● **Problem to work on**
Copy out every line of the material below, character for character, keeping each line break where it falls.

● ● ● ● ● ● ●

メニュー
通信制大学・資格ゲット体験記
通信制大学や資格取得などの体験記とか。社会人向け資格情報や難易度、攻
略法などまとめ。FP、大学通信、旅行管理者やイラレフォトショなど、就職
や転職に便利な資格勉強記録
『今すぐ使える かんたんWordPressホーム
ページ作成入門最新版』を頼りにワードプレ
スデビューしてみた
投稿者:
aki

● ● ● ● ● ● ●

● **Solution to this exercise**
メニュー
通信制大学・資格ゲット体験記
通信制大学や資格取得などの体験記とか。社会人向け資格情報や難易度、攻
略法などまとめ。FP、大学通信、旅行管理者やイラレフォトショなど、就職
や転職に便利な資格勉強記録
『今すぐ使える かんたんWordPressホーム
ページ作成入門最新版』を頼りにワードプレ
スデビューしてみた
投稿者:
aki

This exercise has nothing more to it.